The H. G. Wells series continues with a work a lot more palatable than In the Days of the Comet.
Raw Feed (1996): Men Like Gods, H. G. Wells, 1923.
Another utopian work by Wells though here the frame is more imaginative than Wells’ In the Days of the Comet or A Modern Utopia.
Here Wells uses (in an early example of such but not the first I believe) the device of a parallel universe. [The “Wells” entry in the Science Fiction Encyclopedia says the novel “transfers a group of Earthlings via something like Matter Transmission to the planet Utopia”.] His wittily described protagonist Mr. Barnstaple is a put upon socialist who blunders, while on vacation, into the utopia of a parallel dimension. Utopia is on another Earth that has evolved over 3,000 years from a society like ours.
Barnstaple is accompanied by several annoying characters including a politician named Catskill who argues that man is better off with nature’s and society’s ills since he appreciates it more during the brief, pain-free moments (the-banging-your-head-against-the-wall-because-it-feels-so-good-when-you-stop school of philosophy). Father Amerton seems to be a creation of Freudian psychology (specifically the notion of a reaction formation) in that the utopians interpret his objections to their sexual promiscuity and lack of marriage as signs of a perverted mind.

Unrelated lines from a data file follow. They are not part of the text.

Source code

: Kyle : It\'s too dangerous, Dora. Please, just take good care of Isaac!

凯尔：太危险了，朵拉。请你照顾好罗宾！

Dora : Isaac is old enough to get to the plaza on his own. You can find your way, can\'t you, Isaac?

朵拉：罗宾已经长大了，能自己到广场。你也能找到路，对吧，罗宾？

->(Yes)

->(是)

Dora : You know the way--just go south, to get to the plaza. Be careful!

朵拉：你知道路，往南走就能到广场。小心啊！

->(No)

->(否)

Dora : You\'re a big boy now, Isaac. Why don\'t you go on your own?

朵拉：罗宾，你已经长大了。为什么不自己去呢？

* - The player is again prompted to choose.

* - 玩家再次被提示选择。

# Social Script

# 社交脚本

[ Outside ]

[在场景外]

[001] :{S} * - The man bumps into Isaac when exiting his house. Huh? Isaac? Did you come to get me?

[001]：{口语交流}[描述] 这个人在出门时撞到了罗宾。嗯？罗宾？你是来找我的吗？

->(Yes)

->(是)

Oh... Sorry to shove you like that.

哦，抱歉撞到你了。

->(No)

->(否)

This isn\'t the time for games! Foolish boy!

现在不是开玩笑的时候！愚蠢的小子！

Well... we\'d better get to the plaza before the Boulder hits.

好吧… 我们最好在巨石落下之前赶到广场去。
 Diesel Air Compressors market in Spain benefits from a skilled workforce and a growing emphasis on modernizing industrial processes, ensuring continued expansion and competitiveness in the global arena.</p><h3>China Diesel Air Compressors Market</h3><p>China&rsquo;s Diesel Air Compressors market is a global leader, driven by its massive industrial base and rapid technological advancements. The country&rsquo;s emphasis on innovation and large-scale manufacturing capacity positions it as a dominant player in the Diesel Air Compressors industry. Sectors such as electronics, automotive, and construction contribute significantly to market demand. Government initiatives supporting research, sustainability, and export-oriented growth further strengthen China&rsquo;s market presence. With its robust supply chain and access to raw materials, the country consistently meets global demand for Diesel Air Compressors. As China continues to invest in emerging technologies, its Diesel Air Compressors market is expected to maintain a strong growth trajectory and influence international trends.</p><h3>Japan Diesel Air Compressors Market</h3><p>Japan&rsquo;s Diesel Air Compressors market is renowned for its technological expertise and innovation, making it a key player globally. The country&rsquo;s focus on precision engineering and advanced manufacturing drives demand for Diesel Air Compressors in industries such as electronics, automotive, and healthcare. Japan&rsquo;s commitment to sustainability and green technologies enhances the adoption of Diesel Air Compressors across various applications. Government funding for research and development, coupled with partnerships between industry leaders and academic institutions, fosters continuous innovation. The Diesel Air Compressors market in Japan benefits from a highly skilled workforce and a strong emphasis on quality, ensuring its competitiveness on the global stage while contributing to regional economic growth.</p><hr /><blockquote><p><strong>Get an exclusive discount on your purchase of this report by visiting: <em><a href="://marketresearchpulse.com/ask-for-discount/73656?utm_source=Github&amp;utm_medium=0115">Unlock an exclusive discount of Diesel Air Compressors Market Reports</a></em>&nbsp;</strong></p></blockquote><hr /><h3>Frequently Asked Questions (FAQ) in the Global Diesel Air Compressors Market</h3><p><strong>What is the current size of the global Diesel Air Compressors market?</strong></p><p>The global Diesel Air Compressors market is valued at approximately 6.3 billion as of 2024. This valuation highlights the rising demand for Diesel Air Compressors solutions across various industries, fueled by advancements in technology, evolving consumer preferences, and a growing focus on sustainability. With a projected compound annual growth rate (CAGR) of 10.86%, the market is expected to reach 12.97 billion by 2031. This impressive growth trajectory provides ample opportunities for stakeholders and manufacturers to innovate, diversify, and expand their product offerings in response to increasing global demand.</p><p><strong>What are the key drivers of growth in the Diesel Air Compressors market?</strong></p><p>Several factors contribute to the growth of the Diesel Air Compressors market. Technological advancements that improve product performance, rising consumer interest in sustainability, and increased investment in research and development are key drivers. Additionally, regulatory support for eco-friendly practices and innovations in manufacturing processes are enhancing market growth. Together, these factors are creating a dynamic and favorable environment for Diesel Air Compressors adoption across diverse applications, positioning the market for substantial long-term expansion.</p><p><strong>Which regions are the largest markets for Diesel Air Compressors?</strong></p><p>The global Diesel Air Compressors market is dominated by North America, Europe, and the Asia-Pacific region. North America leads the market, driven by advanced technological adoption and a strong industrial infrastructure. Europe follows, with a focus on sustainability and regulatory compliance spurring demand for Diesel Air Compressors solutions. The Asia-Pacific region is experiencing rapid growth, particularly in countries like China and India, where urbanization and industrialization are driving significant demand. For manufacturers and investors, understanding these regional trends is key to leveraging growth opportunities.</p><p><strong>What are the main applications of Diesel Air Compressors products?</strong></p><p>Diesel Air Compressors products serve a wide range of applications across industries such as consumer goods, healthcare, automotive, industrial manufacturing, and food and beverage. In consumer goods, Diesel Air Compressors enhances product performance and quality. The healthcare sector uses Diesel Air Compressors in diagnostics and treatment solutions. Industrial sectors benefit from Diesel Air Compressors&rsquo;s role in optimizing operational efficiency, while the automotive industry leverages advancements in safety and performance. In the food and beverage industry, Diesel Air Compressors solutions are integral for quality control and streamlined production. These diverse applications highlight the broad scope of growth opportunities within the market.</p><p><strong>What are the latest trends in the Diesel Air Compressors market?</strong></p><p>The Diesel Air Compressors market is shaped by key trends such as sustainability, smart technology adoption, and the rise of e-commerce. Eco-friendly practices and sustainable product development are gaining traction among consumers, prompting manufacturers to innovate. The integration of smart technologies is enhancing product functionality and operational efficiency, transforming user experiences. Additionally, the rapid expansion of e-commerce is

These travelers to utopia – except for Mr. Barnstaple – engage in a silly, arrogantly presumptive attempt to conquer utopia and are killed or recaptured. (They are quarantined for bringing disease to Utopia in a reversal of the invader-aliens-downed-by-disease theme of Wells’ The War of the Worlds).
Barnstaple genuinely likes this utopia (and its women) but the inhabitants (except for a boy interested in history and a woman with an unhealthy need to care for someone after the death of her family) have little time for someone they regard as a primitive. He eventually, to feel like a true utopian, sacrifices his happiness and returns to our dimension — blazing the way for his fellow Earthers and utopian cross-dimensional travel.
The novel ends, as so much of Wells later post-1903 sf does, with a call to build Utopia – a task Barnstaple embraces.
The religious imagery usually seen in Wells’ utopian works is especially strong here with the phrase “Promised Land” and the oblique allusion to Isaiah’s prophecy of the lamb lying down with the wolf. [And the title itself is a biblical allusion.]